As palavras o vento leva, na voragem do tempo que não espera por ninguém. Mas essas foram confirmadas pelos fãs, nas noites de quinta, sexta e sábado, no Royal Plaza Hotel: “as pessoas têm confiança na forma como exponho a nossa dor, a nossa mágoa e a nossa esperança”.
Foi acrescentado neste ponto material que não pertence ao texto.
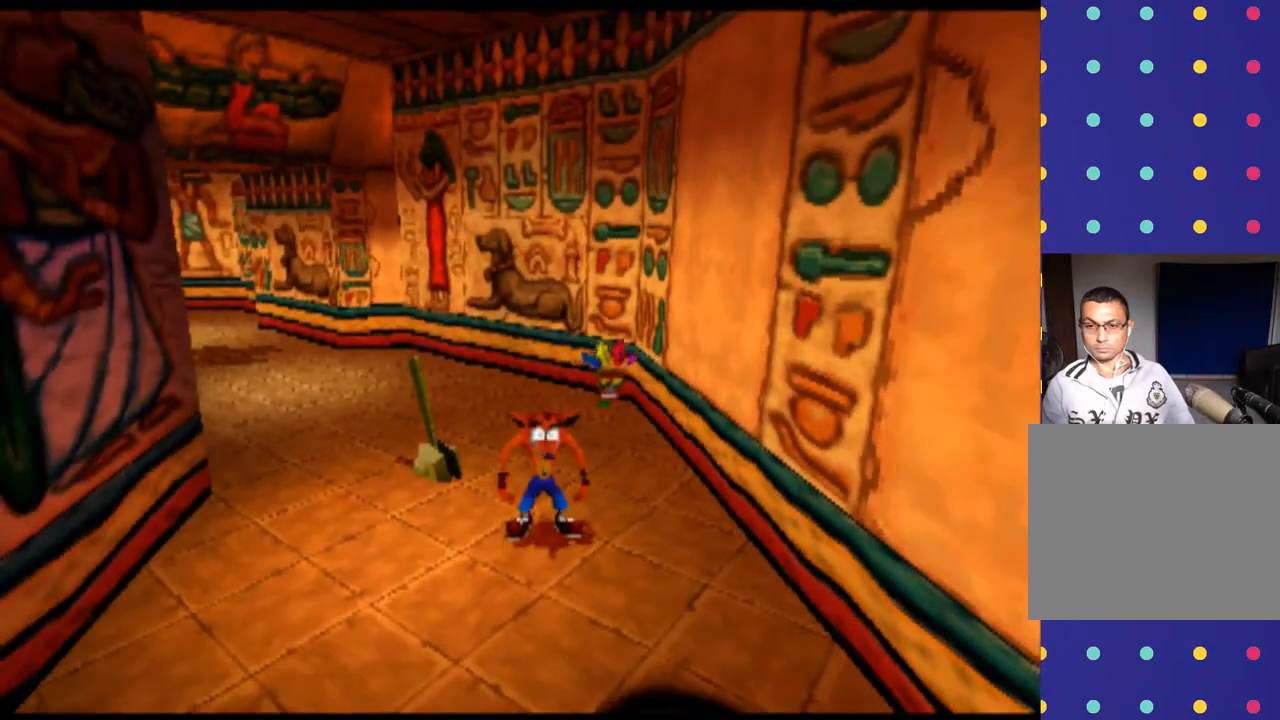
{"buttons": [], "left_stick": "down", "events": [[133, "left_stick", "center"], [333, "left_stick", "down"]]}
Assim, no embalo de uma cumplicidade de três décadas, Paulo Flores partilhou amor no palco do Show do Mês.
Como sempre, chegou tímido, no brilho do seu “Kandongueiro Voador”. Só não precisou de muito exercício para se aconchegar e embalar nos braços de uma plateia de todas as idades e várias gerações, que num forte aplauso fez ecoar na sala uma onda gigante a desbravar caminho, nas sonoridades do canto alojado na alma e no coração.
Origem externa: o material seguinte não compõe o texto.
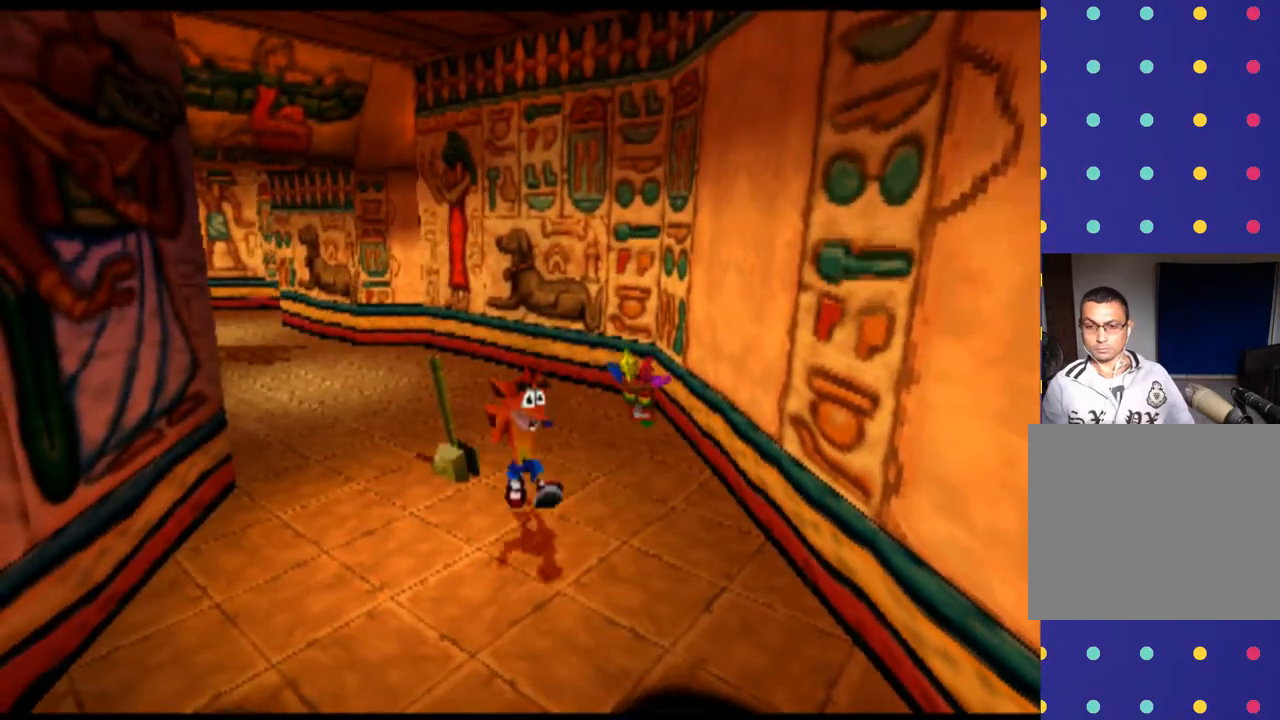
{"buttons": [], "left_stick": "center", "events": [[167, "left_stick", "center"]]}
No “Semba da Bênção e da Consolação”, soltou a lágrima da saudade de momentos vividos de forma intensa. Lembrou Cabé, o pai que o mostrou, ainda menino, o caminho hoje transformado em sucesso. Assim, “como quem chega devagar e diz/posso falar Bairro da Peça/São João/-Bairro Benfica/Benguela que sempre purifica…”, fez uma vénia à terra das acácias e aos seus encantos.

“O meu pai era dali/da Peça/bairro antigo de Benguela/Finocas/Gabriel do Escondidinho/pra escola fazem caminho/bom dia na avó Boneca/bom dia avó/o meu pai era o Cabé/o amigo dos amigos mazé/não me peçam pra esquecer essa essência/nem mudo a minha consciência para honrar meu pai”, cantou Paulo Flores, no silêncio da plateia expedita no amparo da estrela que, por instantes, se deixou levar e, no amor, mostrou o seu lado frágil. Ouviram-se palmas para o “discotequero”, pintado como estrela no céu, pelo talento e mestria de um filho que diz: “só quero ver as pessoas felizes”.

Estava lançado o mote para a visita guiada de sucessos registados nos 17 discos que sustentam a sua carreira. “Semba Vadio” foi a segunda música do alinhamento, numa viagem curta até ao “Bolo de Aniversário”. Depois surgiu a rapsódia “Coisas da Terra”, “Coração Farrapo” e “Reencontro”, aqui um desafio ao conhecimento da geografia de Angola, pois quem viu a Serra da Leba em Luanda, vai ouvir Afonso Quintas dizer no “Viagem ao Passado”, a pedido de Paulo Flores, que eram as “Luzes Amarelas”, no Eixo Viário.

“Kunanga no Amor” e “Cabelos da Moda” chamaram “Clarice”, canção escrita para Tito Paris, hoje menina dos olhos no seu vasto repertório, com mais de 60 músicas à espera de serem gravadas. Uma em cada noite, Car-la Moreno, Yadira Cabañas e Raquel Lisboa, as vozes do coro, ouviram o galanteio tocado em serenata pelos mestres Teddy Nsingui, Manecas Costa e Pirica Duia. As guitarras falaram e o público aplaudiu o momento do “chacho”.

No compasso do Semba, o roteiro seguiu até ao bairro Cassenda. Para trás ficaram exactos 20 anos, desde que o encontro no estúdio de Eduardo Paim “Marechal Kambuengo”, fez nascer “Perto do Fim”, provavelmente o disco de maior su-cesso, que mereceu inclusive autógrafo em cópias piratas, em São Tome e Moçambique. “Dinheiro não Chega”, “Serenata a Angola” e “Como vai Mana Chiquita” foram os temas escolhidos.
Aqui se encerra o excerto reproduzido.